Written task 1
Which lines in the entries below contain the string "컴포넌트를"? Locate each one and copy it in full.

◇ ◇ ◇ ◇ ◇

Ok so to explain further, we have people joining our group via the net. As such we need to assign a unique membership number to each person. Two John Does? Two different membership numbers. For this I've set the member# column as AUTO_INCREMENT, and then AUTO_INCREMENT = 1001 as a table option. Old membership numbers have three digits, new memberships have four. So each time someone registers as a new member on the web, there's an insert command that automatically assigns the next four digit membership number in the series to the new member.
member# INT(6) UNSIGNED NOT NULL UNIQUE KEY AUTO_INCREMENT
And as a table option AUTO_INCREMENT = 1001
I hope this is clear. Other situations where someone might want to use a similar strategy could be assigning consecutive invoice numbers, receipt numbers, account numbers, etc. So how does one guarantee a +1 result, ie consecutive numbers?
Now we also need a table id column. Lots of tables need a table id. It too needs to be assigned an AUTO_INCREMENT value, in our case, beginning with 1, and incrementing by 1 (the default), to identify and distinguish one row from another. But unfortunately there can be only one AUTO_INCREMENT column per table in MySQL. :-/
So this situation belongs to a class of problems known as MAX+1 problems. (It may also be related to ROW_COUNT and LAST_INSERT_ID solutions.) The limit of a single AUTO_INCREMENT field per table requires a MAX+1 workaround and I am looking for advice on the best way to implement this. For example, is there a way to set this up inside the CREATE TABLE command itself, when defining the id field? Or something else of an equally simple nature, such as writing a function. It is indeed preferable to optimize for efficiency and use only needed features rather than implement a series of commands. Typically a suggested work around might be:
Lock tables membership write;
$max = SELECT MAX(id) FROM membership;
INSERT INTO membership ( id, firstname, lastname )
VALUES ($max+1 , 'jane', 'smith')
unlock tables;
Is there something better?

◇ ◇ ◇ ◇ ◇

Written task 2
Extend the post on MySQL membership numbers from the point where it stops.

(Stored data entries)
◇ ◇ ◇ ◇ ◇

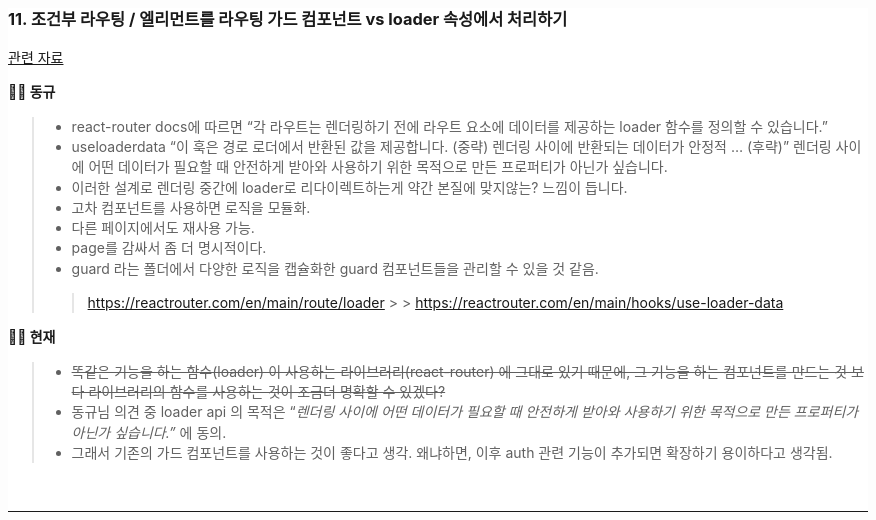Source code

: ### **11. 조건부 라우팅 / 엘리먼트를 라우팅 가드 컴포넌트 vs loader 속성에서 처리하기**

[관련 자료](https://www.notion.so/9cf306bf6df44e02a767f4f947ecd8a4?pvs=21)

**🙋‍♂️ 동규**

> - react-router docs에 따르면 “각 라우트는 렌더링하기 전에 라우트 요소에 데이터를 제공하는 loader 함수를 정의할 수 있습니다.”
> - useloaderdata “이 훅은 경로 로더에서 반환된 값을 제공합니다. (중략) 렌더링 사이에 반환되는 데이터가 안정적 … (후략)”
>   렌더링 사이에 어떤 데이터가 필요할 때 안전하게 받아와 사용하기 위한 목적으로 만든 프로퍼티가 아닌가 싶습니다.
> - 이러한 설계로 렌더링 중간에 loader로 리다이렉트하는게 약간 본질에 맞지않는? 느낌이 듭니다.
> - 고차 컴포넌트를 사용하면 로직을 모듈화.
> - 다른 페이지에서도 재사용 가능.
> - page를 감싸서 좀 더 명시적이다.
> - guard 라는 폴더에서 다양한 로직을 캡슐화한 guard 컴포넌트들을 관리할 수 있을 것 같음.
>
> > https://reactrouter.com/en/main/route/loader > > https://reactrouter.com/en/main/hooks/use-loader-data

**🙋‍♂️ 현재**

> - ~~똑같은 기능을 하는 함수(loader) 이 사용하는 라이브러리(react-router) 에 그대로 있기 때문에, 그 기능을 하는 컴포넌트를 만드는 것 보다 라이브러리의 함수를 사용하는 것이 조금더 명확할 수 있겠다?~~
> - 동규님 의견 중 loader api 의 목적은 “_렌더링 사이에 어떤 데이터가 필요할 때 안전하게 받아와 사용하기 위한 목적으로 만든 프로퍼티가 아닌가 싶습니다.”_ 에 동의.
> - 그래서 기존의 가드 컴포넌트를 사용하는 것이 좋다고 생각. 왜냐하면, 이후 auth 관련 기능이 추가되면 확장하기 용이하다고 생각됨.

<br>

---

◇ ◇ ◇ ◇ ◇

Response 1
> - 고차 컴포넌트를 사용하면 로직을 모듈화.
> - ~~똑같은 기능을 하는 함수(loader) 이 사용하는 라이브러리(react-router) 에 그대로 있기 때문에, 그 기능을 하는 컴포넌트를 만드는 것 보다 라이브러리의 함수를 사용하는 것이 조금더 명확할 수 있겠다?~~
> - 그래서 기존의 가드 컴포넌트를 사용하는 것이 좋다고 생각. 왜냐하면, 이후 auth 관련 기능이 추가되면 확장하기 용이하다고 생각됨.

Response 2
As whether AUTO_INCREMENT_2 /_3... features should exist. Well, I'd have to point out that there are a lot of features in MySQL that I'll never use, but obviously someone needs them. Nevertheless, it would be convenient to have this for those (rare) occasions when you might need it. Perhaps there is a distinction to be drawn between having a feature available and using it on any given table. I doubt an unused feature requires much in the way of additional memory or clicks (which are pretty cheap these days anyways).
Some links that may prove useful in understanding this situation:
https://duckduckgo.com/?q=mysql+max%2B1+problems&t=ffab&atb=v1-1&ia=web
Insert and set value with max()+1 problems
Problem with MySql INSERT MAX()+1
https://bugs.mysql.com/bug.php?id=3575
All answers, advice and assistance appreciated.
Each InnoDB table has at most one counter for its auto-increment. This is part of the implementation. If you could define N auto-increment columns, in the same table, it would need more storage space to store N counters. It would require the auto-increment lock to last longer while you incremented N counters.
As for why is there only one per table, sure, it is possible that they could implement it to support more than one, but why?
It would make the implementation a lot more complex, and hinder performance, for cases that 99.99% of apps don't need.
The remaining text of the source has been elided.